A novel feature selection framework for incomplete data
Cong Guo
TL;DR
This work tackles feature selection on incomplete data by introducing an alternating two-stage framework that integrates feature importance into the imputation process. The M-stage performs importance-weighted matrix completion using an ensemble of imputations, while the W-stage learns feature importance via a modified $bc$-reliefA algorithm from the imputed data, with iterative feedback between stages. Empirical results on artificial and real missing-value datasets show that EWMC+$bc$-reliefA consistently outperforms baselines, with significant improvements confirmed by Wilcoxon tests and robust performance across missing mechanisms and rates. The approach enhances both imputation quality and feature subset relevance, offering a practical pathway for reliable feature selection under incomplete data conditions.
Abstract
Feature selection on incomplete datasets is an exceptionally challenging task. Existing methods address this challenge by first employing imputation methods to complete the incomplete data and then conducting feature selection based on the imputed data. Since imputation and feature selection are entirely independent steps, the importance of features cannot be considered during imputation.
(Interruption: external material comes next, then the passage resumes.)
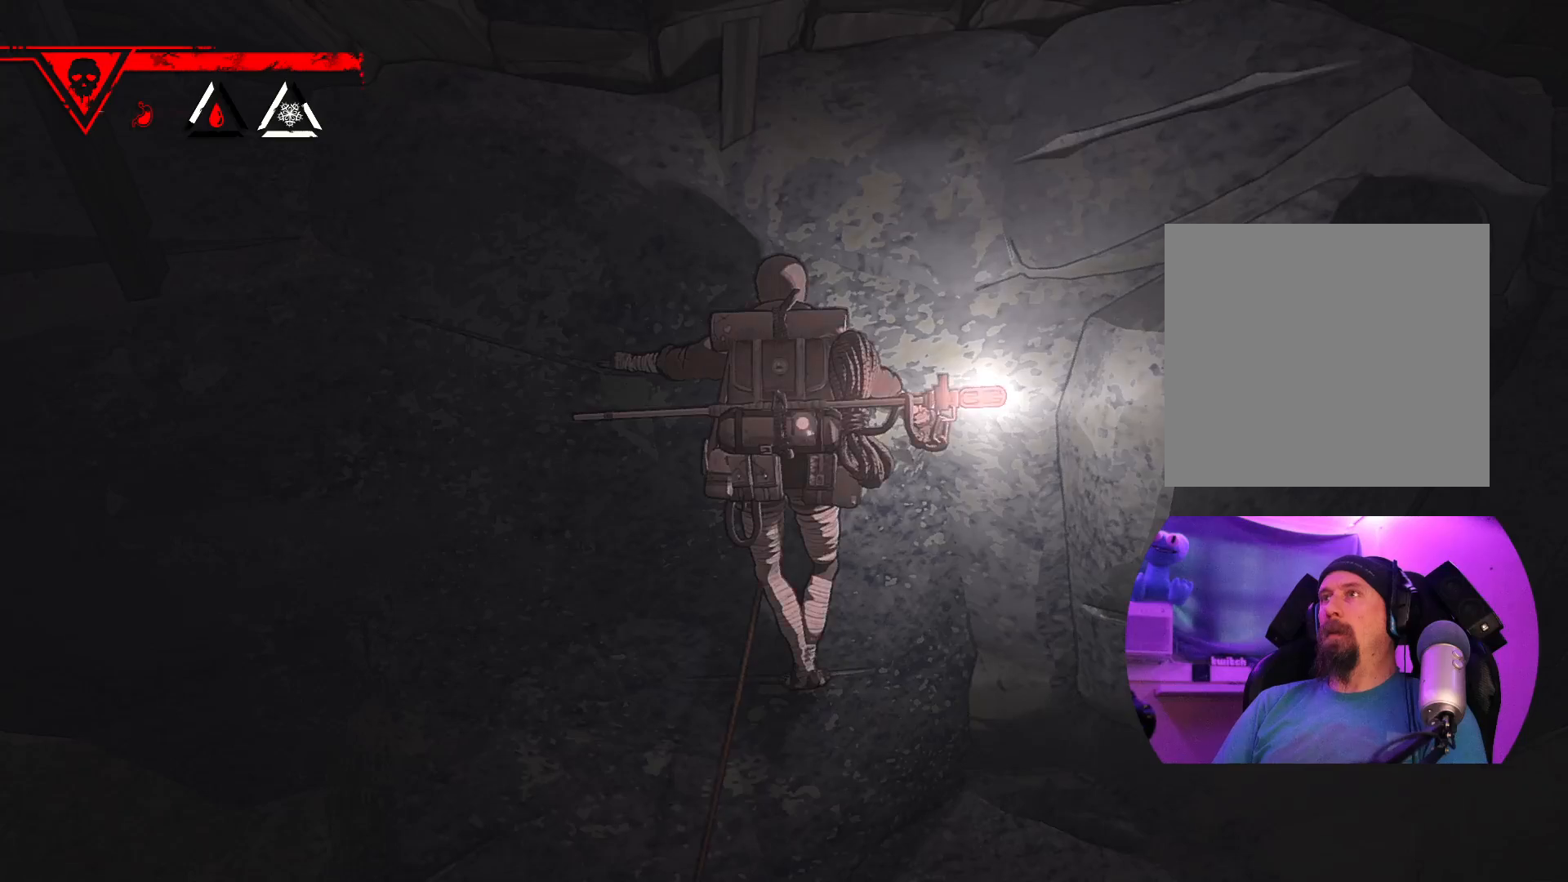
{"dt_ms": 500, "buttons": ["R1"], "left_stick": "up-left", "right_stick": "center"}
However, in real-world scenarios or datasets, different features have varying degrees of importance. To address this, we propose a novel incomplete data feature selection framework that considers feature importance. The framework mainly consists of two alternating iterative stages: the M-stage and the W-stage. In the M-stage, missing values are imputed based on a given feature importance vector and multiple initial imputation results. In the W-stage, an improved reliefF algorithm is employed to learn the feature importance vector based on the imputed data. Specifically, the feature importance vector obtained in the current iteration of the W-stage serves as input for the next iteration of the M-stage. Experimental results on both artificially generated and real incomplete datasets demonstrate that the proposed method outperforms other approaches significantly.